Fun is ingrained in everything we do – it should be in our name. Every day, we strive to make this band as fun as possible, and this is our x-factor. When we talked to Shelley Langdon about ‘fun’, she said, “Sometimes it’s nice to just play music… MBJS puts the people first knowing that happy people having fun will make the music more memorable for the musicians and the audience in the end.”

“MBJS’s other HUGE claim to fame is fun.  The band continuously receives comments about how much fun we have on stage while playing; which definitely left an impression on the audience.  Gotta be those infectious smiles we practice each week.”      
– Barry How

I like being a member of this team, and I like that I can revel in being the most senior member and all the banter and joking that goes with that status.  I’m assuming it is banter and joking.”

– Dave Philpot

In addition to rehearsing and performing, we make sure to get together on a regular basis for social events.  These include a summer golf tournament, a year-end barbeque in a beautiful back yard with pot-luck traditions such as Gerry’s carrot salad and Sheilah’s deviled eggs; a Christmas party with snacks and beverages at a local pub. You may also see us out and about at local establishments for a post-performance refreshment.
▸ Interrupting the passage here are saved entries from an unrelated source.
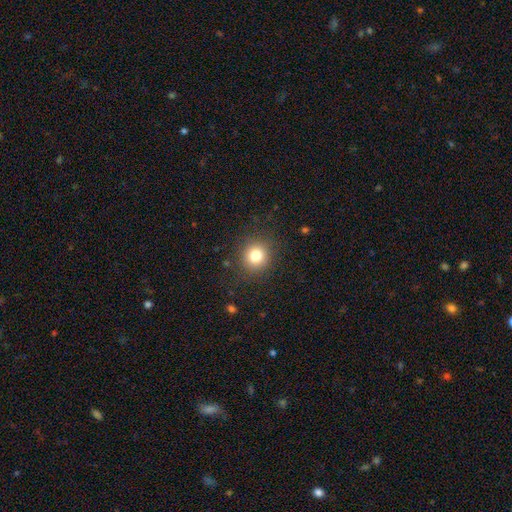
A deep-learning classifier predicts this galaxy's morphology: type=smooth (80%); roundness=round (90%); merging=none (88%).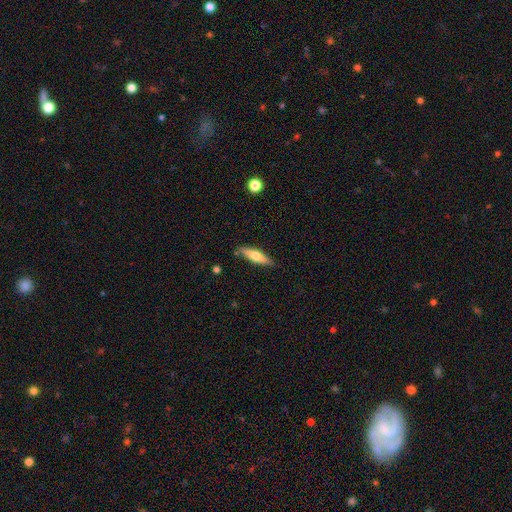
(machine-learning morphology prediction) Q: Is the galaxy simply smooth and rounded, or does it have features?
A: smooth — 53%.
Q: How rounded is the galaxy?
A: cigar-shaped — 70%.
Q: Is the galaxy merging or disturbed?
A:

We will never forget Emily and Sarah’s rap battle in Yellowknife.

Ahoy Me Hearties!

MBJS has always had an amazing sense of camaraderie and one of the most enduring and humourous examples of this is our ‘pirate’ identity.
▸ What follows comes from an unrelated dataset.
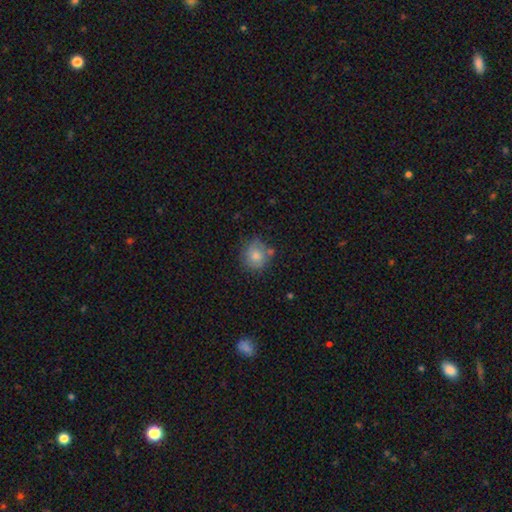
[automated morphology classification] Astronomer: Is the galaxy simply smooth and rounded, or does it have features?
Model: smooth — 76%.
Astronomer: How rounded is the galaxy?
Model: round — 82%.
To the best of our recollection, this came to pass during one of our AGM’s when we were all together for a performance in Canmore.  As Paul Howard remembers – in voting on an agenda item, he articulated the affirmative by emoting “ARRR”, which was way more fun than saying “YES”.  From that point on, we have been a ‘band of pirates.’
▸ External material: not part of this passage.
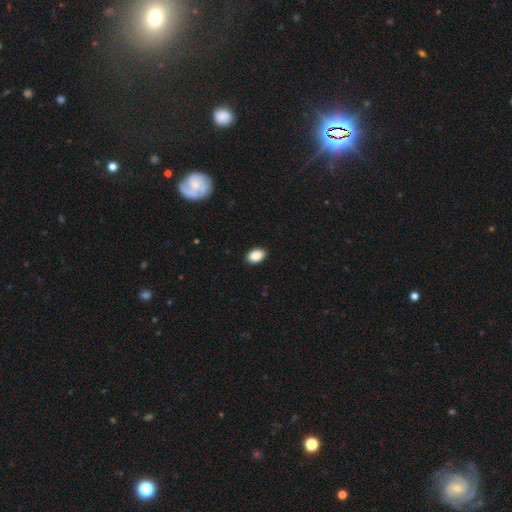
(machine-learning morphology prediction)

When invited to perform in Canmore for a Halloween gig, we thought it would be fun to all wear costumes.  It was suggested that we should dress as pirates, but as Sheilah remembers, it was also mentioned that if you didn’t have a pirate costume, it would not matter.

We checked into the hotel, everyone changed into their costume and met in the lobby prior to the performance. As Sheilah entered the lobby, she discovered that everyone was dressed as a pirate…except her. Sheilah was wearing a very finely tailored…penguin costume.  It may have been unnoticeable, except for her location smack dab in the middle of the band during the performance. One of our band members was asked (quite seriously) if he was aware that there was a penguin infiltrator in the band of pirates.

Being a ‘pirate band’ has remained a great source of amusement and identity for MBJS.  New band members must attend a tutorial (YouTube video) on how to learn to speak and act like a pirate, and we recognize International Talk Like a Pirate Day annually.  During the COVID pandemic, one of our Zoom meetings had everyone dressed like a pirate while together we watched the movie “Fisherman’s Friends” which featured sea shanty songs.  

The truth is far too much fun.”
-Captain Hook


 It’s incredible to have a group that is this committed to its art form and each other. Without a shadow of a doubt, we always have full attendance for practice and that’s a testament to our culture. We consistently challenge and push our personal limits – whether it’s learning a new instrument or an arrangement we would never imagine ourselves playing – it makes us better as a group and as musicians.

“I feel very privileged to be part of this fun and committed group. The people, the fun music, the way we are pushed outside our comfort zones and sometimes our abilities yet always rise to the challenge all make for a great group to spend time with.”
– Myrna Michieli

You may wonder why people play in this band, and to be quite frank:

“The joy of playing music I like with people I like. It’s as simple as that.”

– Sheilah Hammerton

“I’ve always appreciated the sense of dynamism which we have. That’s the best way I have to describe the ethos of this group. Always something going on, something to be interested in, something to take us forward.”

– Dave Philpot

“I came back because I was being challenged, people were nice, there were always interesting projects on the horizon, and it was fun.”